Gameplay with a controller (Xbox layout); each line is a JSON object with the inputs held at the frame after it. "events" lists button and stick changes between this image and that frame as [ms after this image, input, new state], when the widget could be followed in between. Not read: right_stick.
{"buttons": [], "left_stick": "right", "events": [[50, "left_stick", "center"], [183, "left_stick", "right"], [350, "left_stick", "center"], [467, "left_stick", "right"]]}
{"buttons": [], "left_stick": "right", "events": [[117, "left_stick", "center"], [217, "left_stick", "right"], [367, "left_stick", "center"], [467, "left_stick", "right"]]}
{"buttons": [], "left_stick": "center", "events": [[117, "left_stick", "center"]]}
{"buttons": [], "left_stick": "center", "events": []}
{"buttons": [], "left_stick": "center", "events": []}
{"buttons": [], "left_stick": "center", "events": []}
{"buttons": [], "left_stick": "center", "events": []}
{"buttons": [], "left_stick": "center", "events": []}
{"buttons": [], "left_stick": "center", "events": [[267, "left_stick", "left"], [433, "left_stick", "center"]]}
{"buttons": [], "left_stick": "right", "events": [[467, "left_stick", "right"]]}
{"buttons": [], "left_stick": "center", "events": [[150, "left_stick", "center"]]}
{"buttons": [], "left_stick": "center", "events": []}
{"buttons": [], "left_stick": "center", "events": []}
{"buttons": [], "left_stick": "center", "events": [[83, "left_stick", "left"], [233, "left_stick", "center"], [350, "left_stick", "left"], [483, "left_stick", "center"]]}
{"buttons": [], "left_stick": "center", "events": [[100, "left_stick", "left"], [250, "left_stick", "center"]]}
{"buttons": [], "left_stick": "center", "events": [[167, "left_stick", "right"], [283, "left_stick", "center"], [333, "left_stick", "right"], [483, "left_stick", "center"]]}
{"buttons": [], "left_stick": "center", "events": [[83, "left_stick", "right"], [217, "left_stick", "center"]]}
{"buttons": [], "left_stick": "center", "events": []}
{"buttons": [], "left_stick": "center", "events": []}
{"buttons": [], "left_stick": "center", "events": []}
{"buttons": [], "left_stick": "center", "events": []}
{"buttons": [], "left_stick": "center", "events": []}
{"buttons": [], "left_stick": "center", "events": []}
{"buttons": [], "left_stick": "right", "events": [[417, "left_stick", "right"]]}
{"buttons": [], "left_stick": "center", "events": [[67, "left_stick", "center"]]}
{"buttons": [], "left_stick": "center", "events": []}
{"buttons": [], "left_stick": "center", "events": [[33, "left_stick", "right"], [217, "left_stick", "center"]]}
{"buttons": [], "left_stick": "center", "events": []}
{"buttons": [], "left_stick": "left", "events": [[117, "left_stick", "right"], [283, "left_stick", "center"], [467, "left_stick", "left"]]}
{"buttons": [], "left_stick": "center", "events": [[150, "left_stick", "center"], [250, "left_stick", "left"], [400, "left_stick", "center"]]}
..........
What the task requires:
Return all of the data above, keeping every line exactly as it appears.

Finished task:
Gameplay with a controller (Xbox layout); each line is a JSON object with the inputs held at the frame after it. "events" lists button and stick changes between this image and that frame as [ms after this image, input, new state], when the widget could be followed in between. Not read: right_stick.
{"buttons": [], "left_stick": "right", "events": [[50, "left_stick", "center"], [183, "left_stick", "right"], [350, "left_stick", "center"], [467, "left_stick", "right"]]}
{"buttons": [], "left_stick": "right", "events": [[117, "left_stick", "center"], [217, "left_stick", "right"], [367, "left_stick", "center"], [467, "left_stick", "right"]]}
{"buttons": [], "left_stick": "center", "events": [[117, "left_stick", "center"]]}
{"buttons": [], "left_stick": "center", "events": []}
{"buttons": [], "left_stick": "center", "events": []}
{"buttons": [], "left_stick": "center", "events": []}
{"buttons": [], "left_stick": "center", "events": []}
{"buttons": [], "left_stick": "center", "events": []}
{"buttons": [], "left_stick": "center", "events": [[267, "left_stick", "left"], [433, "left_stick", "center"]]}
{"buttons": [], "left_stick": "right", "events": [[467, "left_stick", "right"]]}
{"buttons": [], "left_stick": "center", "events": [[150, "left_stick", "center"]]}
{"buttons": [], "left_stick": "center", "events": []}
{"buttons": [], "left_stick": "center", "events": []}
{"buttons": [], "left_stick": "center", "events": [[83, "left_stick", "left"], [233, "left_stick", "center"], [350, "left_stick", "left"], [483, "left_stick", "center"]]}
{"buttons": [], "left_stick": "center", "events": [[100, "left_stick", "left"], [250, "left_stick", "center"]]}
{"buttons": [], "left_stick": "center", "events": [[167, "left_stick", "right"], [283, "left_stick", "center"], [333, "left_stick", "right"], [483, "left_stick", "center"]]}
{"buttons": [], "left_stick": "center", "events": [[83, "left_stick", "right"], [217, "left_stick", "center"]]}
{"buttons": [], "left_stick": "center", "events": []}
{"buttons": [], "left_stick": "center", "events": []}
{"buttons": [], "left_stick": "center", "events": []}
{"buttons": [], "left_stick": "center", "events": []}
{"buttons": [], "left_stick": "center", "events": []}
{"buttons": [], "left_stick": "center", "events": []}
{"buttons": [], "left_stick": "right", "events": [[417, "left_stick", "right"]]}
{"buttons": [], "left_stick": "center", "events": [[67, "left_stick", "center"]]}
{"buttons": [], "left_stick": "center", "events": []}
{"buttons": [], "left_stick": "center", "events": [[33, "left_stick", "right"], [217, "left_stick", "center"]]}
{"buttons": [], "left_stick": "center", "events": []}
{"buttons": [], "left_stick": "left", "events": [[117, "left_stick", "right"], [283, "left_stick", "center"], [467, "left_stick", "left"]]}
{"buttons": [], "left_stick": "center", "events": [[150, "left_stick", "center"], [250, "left_stick", "left"], [400, "left_stick", "center"]]}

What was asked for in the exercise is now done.